→ **TASK STATEMENT**
From the material below, copy out each line with the word "anchor" in it.

→ **MATERIAL SHOWN**
- Opening Delimiter -
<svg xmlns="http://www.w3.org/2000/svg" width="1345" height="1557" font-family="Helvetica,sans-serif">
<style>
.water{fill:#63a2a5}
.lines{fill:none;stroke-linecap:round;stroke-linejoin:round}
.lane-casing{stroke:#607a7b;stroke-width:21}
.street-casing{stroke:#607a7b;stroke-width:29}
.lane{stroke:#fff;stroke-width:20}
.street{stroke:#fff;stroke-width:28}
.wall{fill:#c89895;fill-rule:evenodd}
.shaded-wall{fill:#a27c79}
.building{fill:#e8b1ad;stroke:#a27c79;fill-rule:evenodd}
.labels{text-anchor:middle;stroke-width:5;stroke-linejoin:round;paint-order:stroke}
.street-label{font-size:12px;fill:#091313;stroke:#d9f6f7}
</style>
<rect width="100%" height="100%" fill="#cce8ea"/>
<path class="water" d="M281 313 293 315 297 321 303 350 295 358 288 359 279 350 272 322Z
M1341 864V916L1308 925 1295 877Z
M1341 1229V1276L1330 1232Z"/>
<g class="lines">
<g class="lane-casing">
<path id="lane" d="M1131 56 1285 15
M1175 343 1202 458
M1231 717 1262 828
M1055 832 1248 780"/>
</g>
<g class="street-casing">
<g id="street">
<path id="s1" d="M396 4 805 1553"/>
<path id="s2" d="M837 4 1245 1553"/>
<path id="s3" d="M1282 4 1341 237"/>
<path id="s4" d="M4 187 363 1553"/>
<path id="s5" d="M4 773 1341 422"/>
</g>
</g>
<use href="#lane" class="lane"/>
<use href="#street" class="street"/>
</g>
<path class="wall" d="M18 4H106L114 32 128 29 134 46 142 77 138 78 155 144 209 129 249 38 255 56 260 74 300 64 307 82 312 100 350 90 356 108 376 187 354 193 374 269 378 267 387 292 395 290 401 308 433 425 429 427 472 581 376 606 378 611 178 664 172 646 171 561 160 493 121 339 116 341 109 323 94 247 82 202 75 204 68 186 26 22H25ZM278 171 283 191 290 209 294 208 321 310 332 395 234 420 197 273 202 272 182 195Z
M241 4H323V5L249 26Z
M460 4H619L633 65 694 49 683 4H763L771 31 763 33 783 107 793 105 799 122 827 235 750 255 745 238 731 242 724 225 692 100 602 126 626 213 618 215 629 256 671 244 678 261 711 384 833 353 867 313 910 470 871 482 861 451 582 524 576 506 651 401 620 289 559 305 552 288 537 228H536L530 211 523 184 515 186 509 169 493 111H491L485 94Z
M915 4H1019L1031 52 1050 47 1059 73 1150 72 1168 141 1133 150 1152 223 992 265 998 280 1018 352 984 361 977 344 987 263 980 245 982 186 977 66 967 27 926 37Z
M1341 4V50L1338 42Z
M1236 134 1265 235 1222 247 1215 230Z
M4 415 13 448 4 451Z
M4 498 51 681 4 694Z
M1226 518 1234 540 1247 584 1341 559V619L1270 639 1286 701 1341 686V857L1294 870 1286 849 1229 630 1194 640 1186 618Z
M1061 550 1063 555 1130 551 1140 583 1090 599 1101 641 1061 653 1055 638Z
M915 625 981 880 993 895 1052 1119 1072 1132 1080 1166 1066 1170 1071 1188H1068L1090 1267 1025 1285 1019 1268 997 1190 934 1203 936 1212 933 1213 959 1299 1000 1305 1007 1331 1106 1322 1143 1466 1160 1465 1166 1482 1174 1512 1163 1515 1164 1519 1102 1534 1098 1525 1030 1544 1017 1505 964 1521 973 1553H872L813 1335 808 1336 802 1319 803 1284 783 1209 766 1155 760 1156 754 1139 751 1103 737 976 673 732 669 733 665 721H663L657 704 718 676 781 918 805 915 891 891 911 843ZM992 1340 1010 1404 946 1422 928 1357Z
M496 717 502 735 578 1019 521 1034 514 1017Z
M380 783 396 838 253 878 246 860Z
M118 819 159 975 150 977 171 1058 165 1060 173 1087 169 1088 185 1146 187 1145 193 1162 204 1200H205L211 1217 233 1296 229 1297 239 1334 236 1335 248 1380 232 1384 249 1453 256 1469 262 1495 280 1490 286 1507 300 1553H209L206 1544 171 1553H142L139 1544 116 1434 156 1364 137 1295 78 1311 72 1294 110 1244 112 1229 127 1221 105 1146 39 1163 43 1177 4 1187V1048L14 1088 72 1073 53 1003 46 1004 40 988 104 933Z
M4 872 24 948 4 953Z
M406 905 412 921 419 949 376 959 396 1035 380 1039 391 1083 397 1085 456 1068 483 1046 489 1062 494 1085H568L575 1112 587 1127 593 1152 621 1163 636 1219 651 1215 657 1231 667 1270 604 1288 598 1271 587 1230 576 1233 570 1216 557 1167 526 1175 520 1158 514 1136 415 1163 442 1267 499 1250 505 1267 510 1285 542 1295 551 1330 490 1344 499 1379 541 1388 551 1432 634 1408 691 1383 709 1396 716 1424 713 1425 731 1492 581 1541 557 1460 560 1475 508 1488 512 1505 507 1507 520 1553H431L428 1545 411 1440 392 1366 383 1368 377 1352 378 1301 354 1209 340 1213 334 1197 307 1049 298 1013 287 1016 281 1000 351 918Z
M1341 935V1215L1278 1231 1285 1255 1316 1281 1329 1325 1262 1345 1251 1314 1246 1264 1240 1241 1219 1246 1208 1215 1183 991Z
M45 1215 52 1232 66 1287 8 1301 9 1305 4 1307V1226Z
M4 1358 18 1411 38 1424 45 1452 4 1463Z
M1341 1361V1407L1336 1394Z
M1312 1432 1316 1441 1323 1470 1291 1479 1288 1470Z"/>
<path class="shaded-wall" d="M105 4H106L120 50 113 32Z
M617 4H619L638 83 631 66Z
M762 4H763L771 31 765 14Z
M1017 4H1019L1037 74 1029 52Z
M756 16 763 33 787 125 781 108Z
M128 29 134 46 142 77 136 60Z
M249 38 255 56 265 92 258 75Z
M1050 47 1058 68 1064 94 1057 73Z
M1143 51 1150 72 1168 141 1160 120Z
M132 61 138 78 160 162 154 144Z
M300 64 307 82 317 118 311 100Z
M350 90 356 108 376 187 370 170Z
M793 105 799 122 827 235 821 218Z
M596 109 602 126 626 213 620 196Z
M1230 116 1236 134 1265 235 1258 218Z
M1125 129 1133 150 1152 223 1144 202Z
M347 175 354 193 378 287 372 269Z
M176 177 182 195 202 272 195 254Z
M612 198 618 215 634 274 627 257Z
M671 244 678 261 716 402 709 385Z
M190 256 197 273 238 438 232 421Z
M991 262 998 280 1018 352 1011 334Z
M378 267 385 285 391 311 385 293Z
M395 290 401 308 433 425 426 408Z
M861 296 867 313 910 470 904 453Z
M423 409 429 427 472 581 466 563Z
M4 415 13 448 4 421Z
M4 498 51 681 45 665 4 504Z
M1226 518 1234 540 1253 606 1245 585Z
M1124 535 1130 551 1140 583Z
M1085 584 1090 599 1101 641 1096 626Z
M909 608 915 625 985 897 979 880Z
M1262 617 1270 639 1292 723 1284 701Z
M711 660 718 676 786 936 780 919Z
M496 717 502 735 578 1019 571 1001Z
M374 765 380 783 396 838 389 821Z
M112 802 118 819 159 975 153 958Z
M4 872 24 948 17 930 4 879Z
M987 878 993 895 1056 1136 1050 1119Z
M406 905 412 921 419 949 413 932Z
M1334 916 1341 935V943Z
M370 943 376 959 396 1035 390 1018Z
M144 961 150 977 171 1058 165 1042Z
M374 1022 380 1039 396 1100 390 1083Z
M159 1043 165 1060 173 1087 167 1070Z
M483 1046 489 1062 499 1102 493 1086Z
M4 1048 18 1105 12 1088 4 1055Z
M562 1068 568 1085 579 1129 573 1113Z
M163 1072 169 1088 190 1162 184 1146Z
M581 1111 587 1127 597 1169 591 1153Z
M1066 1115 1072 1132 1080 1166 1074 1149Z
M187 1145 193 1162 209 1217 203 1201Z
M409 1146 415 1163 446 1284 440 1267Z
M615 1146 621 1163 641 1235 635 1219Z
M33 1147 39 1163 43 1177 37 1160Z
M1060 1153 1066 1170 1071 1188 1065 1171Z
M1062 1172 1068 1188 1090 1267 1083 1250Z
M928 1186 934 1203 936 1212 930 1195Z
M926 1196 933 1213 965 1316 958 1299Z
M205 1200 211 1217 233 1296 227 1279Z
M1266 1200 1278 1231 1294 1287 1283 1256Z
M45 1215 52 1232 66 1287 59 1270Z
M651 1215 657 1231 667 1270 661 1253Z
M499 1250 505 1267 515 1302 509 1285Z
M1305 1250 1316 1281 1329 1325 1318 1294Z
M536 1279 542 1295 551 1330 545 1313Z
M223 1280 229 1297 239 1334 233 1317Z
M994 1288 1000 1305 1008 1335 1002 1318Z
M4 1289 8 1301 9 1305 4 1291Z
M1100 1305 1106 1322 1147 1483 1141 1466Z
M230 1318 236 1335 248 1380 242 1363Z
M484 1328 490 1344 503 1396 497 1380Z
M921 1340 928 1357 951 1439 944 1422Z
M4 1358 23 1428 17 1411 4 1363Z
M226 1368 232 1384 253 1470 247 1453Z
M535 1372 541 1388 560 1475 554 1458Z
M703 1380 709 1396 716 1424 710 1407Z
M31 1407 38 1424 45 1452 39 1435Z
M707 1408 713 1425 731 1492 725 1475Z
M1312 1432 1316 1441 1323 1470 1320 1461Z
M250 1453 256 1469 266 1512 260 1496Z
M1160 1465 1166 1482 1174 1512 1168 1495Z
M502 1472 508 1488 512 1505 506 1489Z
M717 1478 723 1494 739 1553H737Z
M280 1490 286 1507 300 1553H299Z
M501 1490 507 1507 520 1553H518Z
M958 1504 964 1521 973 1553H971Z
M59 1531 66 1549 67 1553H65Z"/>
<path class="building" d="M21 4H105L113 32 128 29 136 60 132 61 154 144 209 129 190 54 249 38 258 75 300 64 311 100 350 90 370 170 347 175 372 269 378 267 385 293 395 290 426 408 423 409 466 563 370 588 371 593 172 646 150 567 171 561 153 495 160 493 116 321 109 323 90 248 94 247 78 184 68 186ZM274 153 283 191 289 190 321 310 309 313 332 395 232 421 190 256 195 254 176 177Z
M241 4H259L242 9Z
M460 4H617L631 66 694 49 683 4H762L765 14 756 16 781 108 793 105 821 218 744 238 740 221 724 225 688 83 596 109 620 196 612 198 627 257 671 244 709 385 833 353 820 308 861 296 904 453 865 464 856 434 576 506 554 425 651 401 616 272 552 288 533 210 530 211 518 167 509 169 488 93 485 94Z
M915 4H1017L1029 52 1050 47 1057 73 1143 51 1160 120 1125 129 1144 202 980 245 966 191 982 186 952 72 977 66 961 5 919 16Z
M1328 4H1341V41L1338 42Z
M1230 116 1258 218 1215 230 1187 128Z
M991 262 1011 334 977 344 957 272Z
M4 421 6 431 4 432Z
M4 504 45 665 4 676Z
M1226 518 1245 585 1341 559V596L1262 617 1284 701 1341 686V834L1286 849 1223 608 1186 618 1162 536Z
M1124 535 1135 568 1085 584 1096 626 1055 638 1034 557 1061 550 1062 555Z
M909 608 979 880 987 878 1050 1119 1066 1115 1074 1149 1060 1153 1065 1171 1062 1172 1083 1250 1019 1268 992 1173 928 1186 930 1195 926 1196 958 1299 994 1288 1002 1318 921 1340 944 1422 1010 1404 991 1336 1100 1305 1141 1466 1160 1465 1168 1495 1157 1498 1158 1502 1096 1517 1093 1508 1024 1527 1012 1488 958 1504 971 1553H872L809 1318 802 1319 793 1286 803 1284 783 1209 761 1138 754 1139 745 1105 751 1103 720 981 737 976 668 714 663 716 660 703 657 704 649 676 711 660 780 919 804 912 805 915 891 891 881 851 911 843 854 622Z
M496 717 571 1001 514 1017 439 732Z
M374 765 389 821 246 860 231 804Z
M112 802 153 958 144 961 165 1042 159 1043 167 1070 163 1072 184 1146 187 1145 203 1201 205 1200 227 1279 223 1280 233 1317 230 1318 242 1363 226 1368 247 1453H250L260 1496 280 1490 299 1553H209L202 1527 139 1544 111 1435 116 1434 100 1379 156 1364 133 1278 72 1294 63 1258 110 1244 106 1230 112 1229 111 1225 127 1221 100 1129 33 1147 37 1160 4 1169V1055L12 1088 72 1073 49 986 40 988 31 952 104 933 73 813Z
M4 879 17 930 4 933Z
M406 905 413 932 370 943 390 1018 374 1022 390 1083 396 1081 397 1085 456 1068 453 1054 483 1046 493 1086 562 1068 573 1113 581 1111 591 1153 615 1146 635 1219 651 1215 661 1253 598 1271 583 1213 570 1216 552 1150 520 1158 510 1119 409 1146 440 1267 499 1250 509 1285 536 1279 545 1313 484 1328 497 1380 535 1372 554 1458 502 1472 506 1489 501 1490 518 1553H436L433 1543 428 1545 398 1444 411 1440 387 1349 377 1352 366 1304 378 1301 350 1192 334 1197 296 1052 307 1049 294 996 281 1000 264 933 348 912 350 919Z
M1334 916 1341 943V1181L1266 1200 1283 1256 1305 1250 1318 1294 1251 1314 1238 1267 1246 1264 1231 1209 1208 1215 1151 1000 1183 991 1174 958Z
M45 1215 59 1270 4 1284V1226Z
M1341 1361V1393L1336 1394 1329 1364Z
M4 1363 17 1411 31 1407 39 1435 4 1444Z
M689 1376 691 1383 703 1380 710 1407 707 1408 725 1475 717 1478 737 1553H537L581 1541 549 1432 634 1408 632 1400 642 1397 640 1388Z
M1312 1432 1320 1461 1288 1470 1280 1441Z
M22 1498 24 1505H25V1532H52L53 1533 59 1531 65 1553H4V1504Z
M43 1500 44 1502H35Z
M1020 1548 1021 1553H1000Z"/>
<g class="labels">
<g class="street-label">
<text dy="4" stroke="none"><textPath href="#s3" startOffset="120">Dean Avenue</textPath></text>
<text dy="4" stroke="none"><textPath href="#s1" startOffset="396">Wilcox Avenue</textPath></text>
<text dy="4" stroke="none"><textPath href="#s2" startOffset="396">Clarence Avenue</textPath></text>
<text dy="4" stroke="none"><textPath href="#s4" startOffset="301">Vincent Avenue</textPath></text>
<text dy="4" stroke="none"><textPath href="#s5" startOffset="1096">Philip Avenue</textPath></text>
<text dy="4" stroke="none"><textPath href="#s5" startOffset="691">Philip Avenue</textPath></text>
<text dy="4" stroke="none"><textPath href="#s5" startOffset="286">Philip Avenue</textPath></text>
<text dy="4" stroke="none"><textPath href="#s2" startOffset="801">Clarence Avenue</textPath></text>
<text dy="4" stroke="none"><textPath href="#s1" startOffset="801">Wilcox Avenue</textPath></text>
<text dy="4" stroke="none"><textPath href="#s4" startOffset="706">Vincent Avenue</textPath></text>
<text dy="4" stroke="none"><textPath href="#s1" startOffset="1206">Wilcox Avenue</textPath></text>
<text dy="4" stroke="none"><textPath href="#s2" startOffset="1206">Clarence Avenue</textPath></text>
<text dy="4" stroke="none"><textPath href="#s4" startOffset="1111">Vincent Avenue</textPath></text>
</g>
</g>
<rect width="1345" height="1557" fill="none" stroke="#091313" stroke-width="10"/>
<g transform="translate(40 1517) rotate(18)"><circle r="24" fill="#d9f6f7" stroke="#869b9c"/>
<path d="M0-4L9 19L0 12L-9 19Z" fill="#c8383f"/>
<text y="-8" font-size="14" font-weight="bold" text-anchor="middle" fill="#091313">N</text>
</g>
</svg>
- Closing Delimiter -
→ **RESPONSE**
.labels{text-anchor:middle;stroke-width:5;stroke-linejoin:round;paint-order:stroke}
<text y="-8" font-size="14" font-weight="bold" text-anchor="middle" fill="#091313">N</text>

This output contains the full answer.